Si se compara su contenido, con el de la Ley Integral española, salta a relucir que la diferencia más importante que separa a ambos modelos es que frente a las diferencias que establece la ley española, la peruana cada vez que menciona la violencia “contra las mujeres por su condición de tales”, menciona en paralelo la violencia “contra los integrantes del grupo familiar”. La equiparación llega al punto que hace que el intérprete se plantee si era necesario visibilizar junto a la violencia intrafamiliar, la violencia doméstica contra las mujeres. O más exactamente, si se atiende a las definiciones contenidas en los artículos 5 y 6 de ambos fenómenos, se pone de manifiesto que la violencia de género que sufre la mujer a manos de su pareja es violencia familiar, con lo cual, o se visibiliza expresamente a fin de imponer una pena superior, o podían haberse suprimido todas las previsiones específicas que al respecto se realizan pues, se insiste, no se trata más que de una reiteración innecesaria o meramente simbólica.

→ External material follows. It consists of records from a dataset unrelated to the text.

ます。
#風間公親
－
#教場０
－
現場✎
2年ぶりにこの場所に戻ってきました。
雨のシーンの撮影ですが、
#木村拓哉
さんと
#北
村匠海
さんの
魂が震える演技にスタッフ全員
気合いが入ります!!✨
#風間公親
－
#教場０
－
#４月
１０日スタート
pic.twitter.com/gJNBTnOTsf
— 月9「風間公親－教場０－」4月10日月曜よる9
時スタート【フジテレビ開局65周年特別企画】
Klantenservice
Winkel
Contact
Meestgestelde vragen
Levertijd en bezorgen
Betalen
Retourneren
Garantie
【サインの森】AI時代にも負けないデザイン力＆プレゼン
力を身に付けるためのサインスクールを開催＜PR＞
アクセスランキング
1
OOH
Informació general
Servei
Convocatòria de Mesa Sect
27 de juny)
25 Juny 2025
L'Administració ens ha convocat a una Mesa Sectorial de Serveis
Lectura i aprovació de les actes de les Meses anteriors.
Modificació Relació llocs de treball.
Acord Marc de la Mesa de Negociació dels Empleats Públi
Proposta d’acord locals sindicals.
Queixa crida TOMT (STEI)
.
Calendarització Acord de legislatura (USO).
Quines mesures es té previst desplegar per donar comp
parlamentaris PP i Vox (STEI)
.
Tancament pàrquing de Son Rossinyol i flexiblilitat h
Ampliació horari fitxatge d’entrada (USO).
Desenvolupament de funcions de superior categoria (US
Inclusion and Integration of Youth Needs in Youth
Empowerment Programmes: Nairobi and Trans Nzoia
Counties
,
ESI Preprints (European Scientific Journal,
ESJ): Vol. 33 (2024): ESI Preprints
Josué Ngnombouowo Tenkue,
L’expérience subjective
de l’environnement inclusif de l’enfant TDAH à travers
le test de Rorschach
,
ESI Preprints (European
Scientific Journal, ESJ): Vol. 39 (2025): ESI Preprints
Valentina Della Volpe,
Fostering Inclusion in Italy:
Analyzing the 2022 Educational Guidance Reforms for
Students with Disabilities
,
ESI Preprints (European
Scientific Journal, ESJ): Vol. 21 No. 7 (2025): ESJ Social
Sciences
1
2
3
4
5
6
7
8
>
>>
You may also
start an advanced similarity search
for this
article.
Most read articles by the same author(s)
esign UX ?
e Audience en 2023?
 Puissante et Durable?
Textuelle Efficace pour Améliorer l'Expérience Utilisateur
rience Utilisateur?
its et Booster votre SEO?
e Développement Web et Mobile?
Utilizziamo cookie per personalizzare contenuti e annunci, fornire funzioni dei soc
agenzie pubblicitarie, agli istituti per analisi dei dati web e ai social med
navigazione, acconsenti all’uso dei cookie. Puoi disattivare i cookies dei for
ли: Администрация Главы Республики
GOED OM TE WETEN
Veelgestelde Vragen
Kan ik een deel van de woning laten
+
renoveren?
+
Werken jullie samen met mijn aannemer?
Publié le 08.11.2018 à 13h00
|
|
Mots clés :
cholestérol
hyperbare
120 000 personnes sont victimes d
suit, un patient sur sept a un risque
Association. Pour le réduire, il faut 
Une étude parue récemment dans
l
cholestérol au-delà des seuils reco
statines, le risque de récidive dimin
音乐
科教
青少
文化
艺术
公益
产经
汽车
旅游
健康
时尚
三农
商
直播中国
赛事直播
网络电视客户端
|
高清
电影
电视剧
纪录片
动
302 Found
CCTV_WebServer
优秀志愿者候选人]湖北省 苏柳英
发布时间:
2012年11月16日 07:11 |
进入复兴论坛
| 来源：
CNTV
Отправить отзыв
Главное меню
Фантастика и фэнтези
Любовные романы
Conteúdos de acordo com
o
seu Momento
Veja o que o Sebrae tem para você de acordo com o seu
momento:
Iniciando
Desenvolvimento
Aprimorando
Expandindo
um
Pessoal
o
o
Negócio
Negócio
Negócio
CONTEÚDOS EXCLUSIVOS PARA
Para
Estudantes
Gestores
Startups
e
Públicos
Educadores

Innecesaria y simbólica es también la referencia que incluyó la Ley 29.819, 26.12.2011 en el art. 107 Código penal, al incluir en el nomen iuris del delito el nombre de “feminicidio” junto al de “parricidio”, como si el primero no fuera ya una forma de parricidio; sobre todo cuando se constata tras su lectura que el precepto se limita a visibilizar que la muerte de la cónyuge o la conviviente del autor.
Esto con independencia de que la inclusión dentro del concepto de violencia de género de los actos de violencia en razón de género que sufre la mujer fuera de la familia en la comunidad (“sea perpetrada por cualquier persona y comprende, entre otros, violación, abuso sexual, tortura, trata de personas, prostitución forzada, secuestro y acoso sexual en el lugar de trabajo, así como en instituciones educativas, establecimiento de salud o cualquier otro lugar”, así como “la que sea perpetrada o tolerada por los agentes del Estado, donde quiera que ocurra”), en la línea promovida por la Declaración de Naciones Unidas de 1995, tiene una enorme relevancia, pues determina que todas las víctimas de estas otras clases de violencia de género puedan verse beneficiadas con los derechos reconocidas en dicha ley (a la asistencia y protección integrales, laborales, o en el campo de la educación).
Ahora bien, si se presta atención a las modificaciones que dicha ley lleva a cabo del Código penal (artículos 45, 121-A, 121-B, 122, 377 y 378), el Perú ha evitado incorporar diferencias penológicas en los casos de la violencia doméstica y de la violencia de género, a sabiendas de que la vía de la especial protección que merecen todas estas víctimas pasa más por incidir en los mecanismos de prevención, que en los de mero castigo simbólico.